▸ Task inputs
--------

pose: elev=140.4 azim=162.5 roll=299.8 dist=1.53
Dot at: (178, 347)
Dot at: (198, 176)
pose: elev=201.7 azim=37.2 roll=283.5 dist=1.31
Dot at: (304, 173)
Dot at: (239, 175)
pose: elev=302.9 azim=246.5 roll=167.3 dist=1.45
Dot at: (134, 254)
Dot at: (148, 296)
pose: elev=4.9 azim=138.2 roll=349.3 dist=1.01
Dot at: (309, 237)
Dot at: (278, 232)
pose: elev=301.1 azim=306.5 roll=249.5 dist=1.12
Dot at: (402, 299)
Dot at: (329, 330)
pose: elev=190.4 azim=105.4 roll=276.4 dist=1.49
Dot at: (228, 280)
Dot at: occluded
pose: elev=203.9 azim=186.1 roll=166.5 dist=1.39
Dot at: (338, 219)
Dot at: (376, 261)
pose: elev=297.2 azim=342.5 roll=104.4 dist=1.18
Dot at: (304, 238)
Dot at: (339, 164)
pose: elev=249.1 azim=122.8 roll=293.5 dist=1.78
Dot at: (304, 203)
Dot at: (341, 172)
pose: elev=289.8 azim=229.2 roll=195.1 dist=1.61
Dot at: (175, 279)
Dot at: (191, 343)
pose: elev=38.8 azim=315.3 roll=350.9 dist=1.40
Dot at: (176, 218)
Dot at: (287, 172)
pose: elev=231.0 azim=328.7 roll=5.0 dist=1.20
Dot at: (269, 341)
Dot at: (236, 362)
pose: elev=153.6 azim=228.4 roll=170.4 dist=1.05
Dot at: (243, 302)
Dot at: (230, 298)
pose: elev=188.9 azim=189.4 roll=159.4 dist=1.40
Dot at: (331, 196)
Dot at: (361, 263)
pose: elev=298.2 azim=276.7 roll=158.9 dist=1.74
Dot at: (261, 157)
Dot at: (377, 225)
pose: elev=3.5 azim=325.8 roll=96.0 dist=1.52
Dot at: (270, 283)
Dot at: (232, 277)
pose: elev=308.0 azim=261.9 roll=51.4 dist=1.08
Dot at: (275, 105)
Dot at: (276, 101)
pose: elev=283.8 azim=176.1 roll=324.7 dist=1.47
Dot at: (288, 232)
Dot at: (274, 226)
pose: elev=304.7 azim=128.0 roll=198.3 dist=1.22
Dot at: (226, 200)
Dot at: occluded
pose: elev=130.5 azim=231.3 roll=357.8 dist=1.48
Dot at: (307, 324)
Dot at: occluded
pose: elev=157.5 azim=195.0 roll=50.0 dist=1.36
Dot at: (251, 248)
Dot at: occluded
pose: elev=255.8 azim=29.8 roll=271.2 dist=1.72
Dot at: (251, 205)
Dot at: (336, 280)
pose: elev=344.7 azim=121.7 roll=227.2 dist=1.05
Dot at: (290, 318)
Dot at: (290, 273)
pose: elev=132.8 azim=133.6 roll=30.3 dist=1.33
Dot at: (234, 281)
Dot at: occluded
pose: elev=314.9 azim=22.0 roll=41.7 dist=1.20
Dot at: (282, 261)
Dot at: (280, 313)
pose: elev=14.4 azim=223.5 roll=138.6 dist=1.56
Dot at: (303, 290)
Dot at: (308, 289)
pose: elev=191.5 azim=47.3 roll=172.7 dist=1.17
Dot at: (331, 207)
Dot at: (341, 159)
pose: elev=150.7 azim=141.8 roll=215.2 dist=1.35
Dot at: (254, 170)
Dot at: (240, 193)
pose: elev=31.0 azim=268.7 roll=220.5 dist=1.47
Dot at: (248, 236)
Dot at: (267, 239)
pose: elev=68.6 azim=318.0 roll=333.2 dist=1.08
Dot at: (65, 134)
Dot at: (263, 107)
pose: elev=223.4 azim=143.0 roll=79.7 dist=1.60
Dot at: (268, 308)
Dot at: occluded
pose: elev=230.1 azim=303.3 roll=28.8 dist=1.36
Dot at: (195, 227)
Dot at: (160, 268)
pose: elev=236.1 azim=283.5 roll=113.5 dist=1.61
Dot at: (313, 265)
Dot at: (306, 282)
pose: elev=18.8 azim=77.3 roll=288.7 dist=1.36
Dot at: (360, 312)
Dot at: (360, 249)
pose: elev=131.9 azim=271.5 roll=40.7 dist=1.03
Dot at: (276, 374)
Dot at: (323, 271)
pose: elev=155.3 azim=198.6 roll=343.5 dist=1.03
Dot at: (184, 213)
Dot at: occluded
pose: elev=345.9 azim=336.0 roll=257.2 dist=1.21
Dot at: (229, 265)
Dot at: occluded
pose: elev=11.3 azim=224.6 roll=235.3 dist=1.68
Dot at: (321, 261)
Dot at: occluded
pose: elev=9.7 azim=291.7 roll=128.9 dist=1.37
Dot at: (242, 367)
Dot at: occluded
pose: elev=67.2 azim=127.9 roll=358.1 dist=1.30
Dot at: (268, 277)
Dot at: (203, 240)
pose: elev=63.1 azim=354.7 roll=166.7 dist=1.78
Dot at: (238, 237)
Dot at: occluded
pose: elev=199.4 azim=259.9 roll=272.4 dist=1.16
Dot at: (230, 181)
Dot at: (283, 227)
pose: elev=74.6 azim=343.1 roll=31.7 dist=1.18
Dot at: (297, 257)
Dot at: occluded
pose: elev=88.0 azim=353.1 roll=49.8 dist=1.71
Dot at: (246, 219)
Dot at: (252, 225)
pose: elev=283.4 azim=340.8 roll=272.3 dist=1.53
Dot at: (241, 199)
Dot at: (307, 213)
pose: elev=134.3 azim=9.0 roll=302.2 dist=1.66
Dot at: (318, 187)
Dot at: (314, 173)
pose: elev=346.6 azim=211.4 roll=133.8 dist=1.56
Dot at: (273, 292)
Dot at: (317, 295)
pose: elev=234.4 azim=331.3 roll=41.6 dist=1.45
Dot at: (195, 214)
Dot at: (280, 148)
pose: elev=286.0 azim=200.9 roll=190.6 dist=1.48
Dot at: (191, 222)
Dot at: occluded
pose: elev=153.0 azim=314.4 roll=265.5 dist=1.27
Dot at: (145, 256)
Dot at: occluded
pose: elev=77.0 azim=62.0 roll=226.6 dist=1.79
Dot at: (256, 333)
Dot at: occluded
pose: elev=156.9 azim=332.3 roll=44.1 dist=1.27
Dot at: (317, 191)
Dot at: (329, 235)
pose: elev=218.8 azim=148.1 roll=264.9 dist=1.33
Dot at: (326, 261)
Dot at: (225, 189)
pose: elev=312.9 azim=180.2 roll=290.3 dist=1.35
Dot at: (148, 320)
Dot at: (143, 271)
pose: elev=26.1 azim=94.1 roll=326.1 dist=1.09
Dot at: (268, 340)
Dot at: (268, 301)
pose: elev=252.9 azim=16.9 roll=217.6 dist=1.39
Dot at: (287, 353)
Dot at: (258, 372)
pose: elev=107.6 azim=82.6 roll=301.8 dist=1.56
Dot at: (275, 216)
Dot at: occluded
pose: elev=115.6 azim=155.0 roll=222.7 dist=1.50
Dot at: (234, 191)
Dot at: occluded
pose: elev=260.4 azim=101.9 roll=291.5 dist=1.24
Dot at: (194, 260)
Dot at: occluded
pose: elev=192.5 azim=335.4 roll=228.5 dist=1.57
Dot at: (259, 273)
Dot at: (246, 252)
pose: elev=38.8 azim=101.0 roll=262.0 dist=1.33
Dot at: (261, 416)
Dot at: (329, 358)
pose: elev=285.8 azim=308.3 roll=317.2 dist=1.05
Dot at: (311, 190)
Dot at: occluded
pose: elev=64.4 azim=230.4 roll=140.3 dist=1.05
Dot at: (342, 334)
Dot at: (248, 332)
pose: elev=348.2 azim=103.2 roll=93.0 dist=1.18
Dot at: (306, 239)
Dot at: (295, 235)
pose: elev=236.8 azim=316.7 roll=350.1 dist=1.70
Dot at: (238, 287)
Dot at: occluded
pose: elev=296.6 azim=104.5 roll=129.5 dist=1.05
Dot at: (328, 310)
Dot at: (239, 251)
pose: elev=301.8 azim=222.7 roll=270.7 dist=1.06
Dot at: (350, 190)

--------

▸ What needs to be done
Copy the items above verbatim, starting at the line that contains "pose: elev=157.5 azim=195.0" and continuing through the line that contains "Dot at: (290, 273)", with both of those lines included.

▸ Problem solution
pose: elev=157.5 azim=195.0 roll=50.0 dist=1.36
Dot at: (251, 248)
Dot at: occluded
pose: elev=255.8 azim=29.8 roll=271.2 dist=1.72
Dot at: (251, 205)
Dot at: (336, 280)
pose: elev=344.7 azim=121.7 roll=227.2 dist=1.05
Dot at: (290, 318)
Dot at: (290, 273)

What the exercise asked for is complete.